Tundra TRD Pro also gets its fair share of new features for 2019. Of course, Tundra is equipped with new Fox 2.5-inch front shocks that boast beefy 46 mm pistons. The TRD-tuned springs provide an additional 2 inches of front lift, and front wheel travel is increased more than 1.5 inches. The front shocks feature 11 bypass zones (7 compression, 4 bypass) to fine-tune damping performance for off-road romps while retaining composed on-road manners. The Tundra also employs 2.5-inch rear Fox shocks that feature an impressive 12 bypass zones (8 compression, 4 bypass). The rear shocks feature 2.5-inch piggyback reservoirs, and wheel travel is increased by more than 2 inches in the rear.

Taking a cue from little brother, big bro Tundra gets new Rigid Industries LED fog lights for improved visibility on and off the highway, in a variety of weather conditions. Tundra also features LED headlights with LED accent lights and a unique black treatment. A new TOYOTA grille plus new hood scoop add style to Tundra’s brawny front end. Out back, TRD Pro stamping is found on the bed’s rear quarter panels.

New 18-inch BBS forged-aluminum, five-spoke satin black wheels are featured on Tundra, which reduce un-sprung mass 3.35 lbs. per wheel (13.4 lbs. total) to improve cornering response and overall ride quality. The new wheels are wrapped in Michelin P275/65R18 all-terrain tires to provide a sure footing in dirt and on pavement.

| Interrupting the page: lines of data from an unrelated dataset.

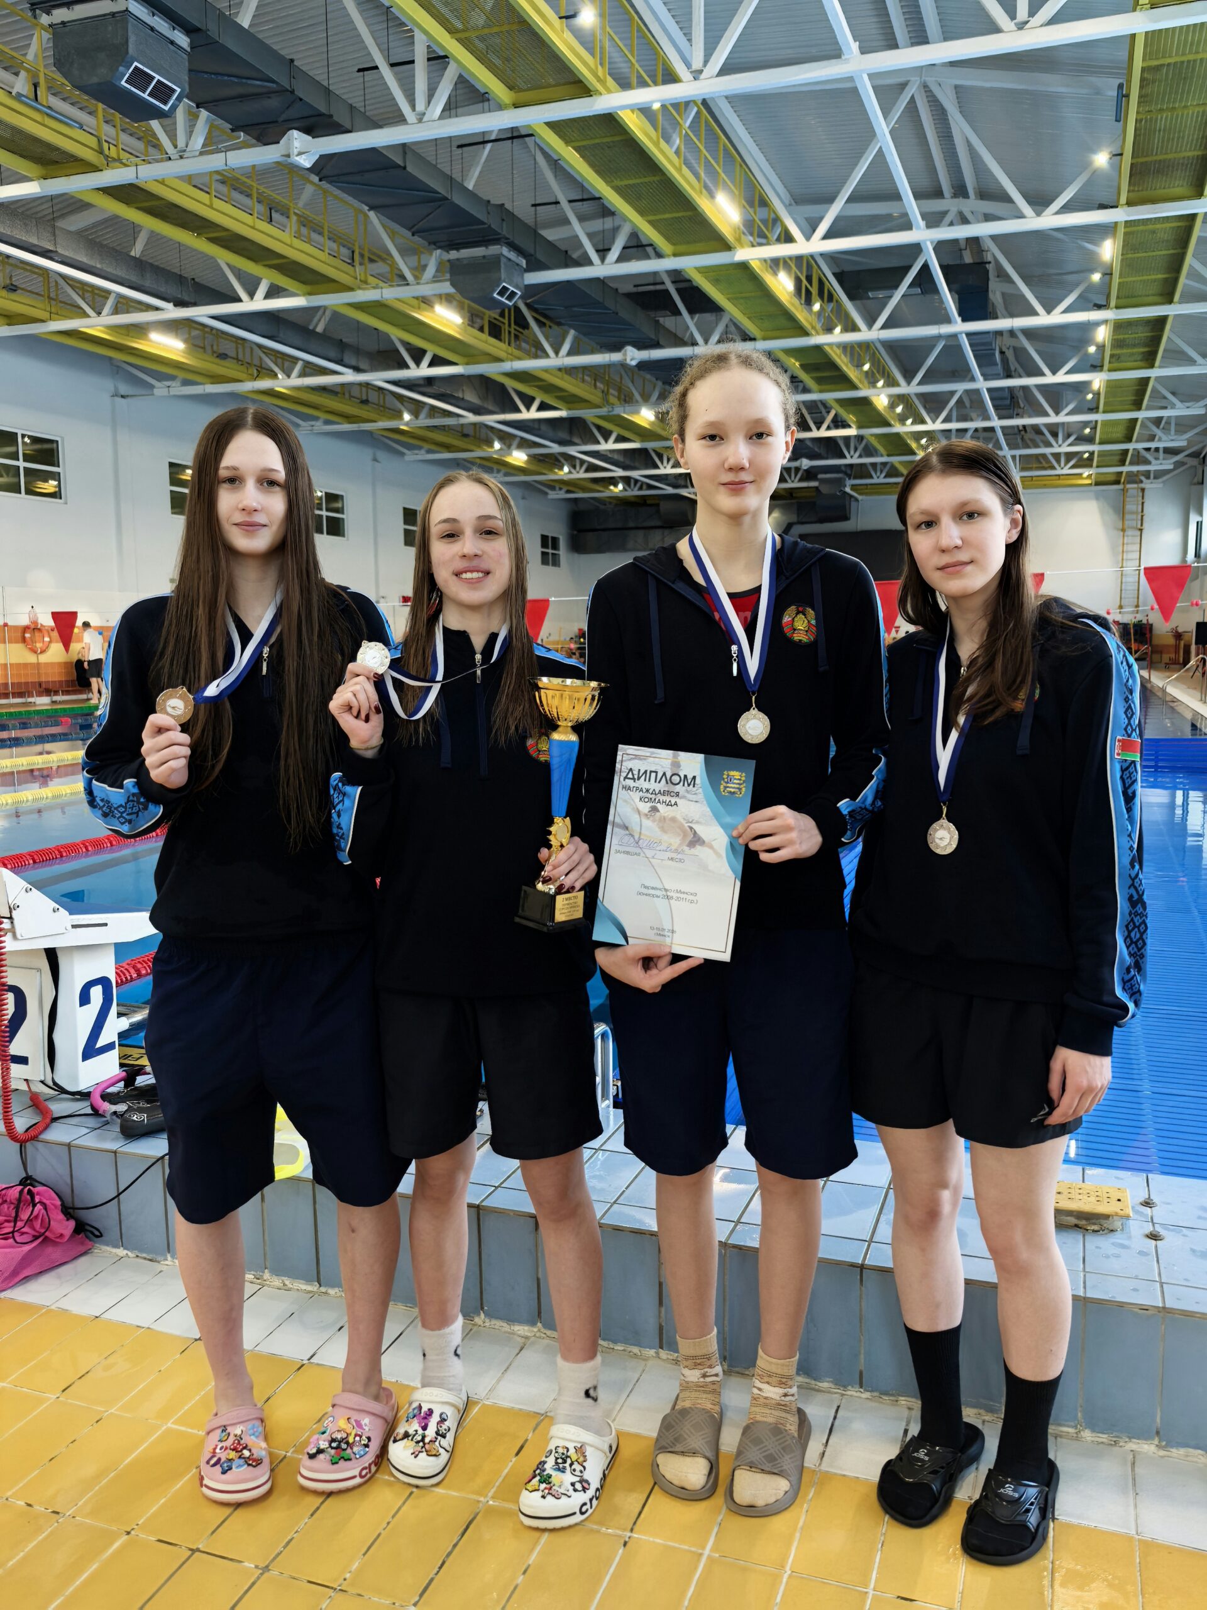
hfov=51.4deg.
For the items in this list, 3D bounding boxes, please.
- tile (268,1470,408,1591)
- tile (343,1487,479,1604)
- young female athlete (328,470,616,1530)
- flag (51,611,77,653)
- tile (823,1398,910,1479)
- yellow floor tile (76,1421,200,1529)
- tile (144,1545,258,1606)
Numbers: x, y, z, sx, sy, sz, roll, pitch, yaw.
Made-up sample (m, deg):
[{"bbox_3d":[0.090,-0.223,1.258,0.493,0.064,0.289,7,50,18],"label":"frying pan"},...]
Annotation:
[{"bbox_3d":[-0.410,1.151,1.999,0.120,0.010,0.245,2,7,19],"label":"tile"},{"bbox_3d":[-0.292,1.155,1.958,0.120,0.010,0.245,2,7,19],"label":"tile"},{"bbox_3d":[-0.184,0.304,2.029,0.460,1.655,0.360,1,8,11],"label":"young female athlete"},{"bbox_3d":[-4.207,-1.347,9.800,0.255,0.335,0.010,2,8,20],"label":"flag"},{"bbox_3d":[0.463,1.120,2.224,0.120,0.010,0.237,2,7,19],"label":"tile"},{"bbox_3d":[-0.764,1.137,2.121,0.120,0.010,0.245,2,7,19],"label":"yellow floor tile"},{"bbox_3d":[-0.613,1.177,1.806,0.120,0.010,0.244,2,8,19],"label":"tile"}]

Inside, TRD Pro logos garnish the driver and front passenger leather-trimmed seats, while red stitching accents the dash, seats and armrests. TRD Pro floor mats, shift knob and a center-console emblem help complete the distinctive look. Providing added growl on the highway and the trail is a dual TRD Pro exhaust, which is fitted with new Black Chrome exhaust tips. A TRD Pro 1/4-inch skid plate sporting signature red Toyota lettering is found underneath the front end. Tundra TRD Pro will offer an available moonroof.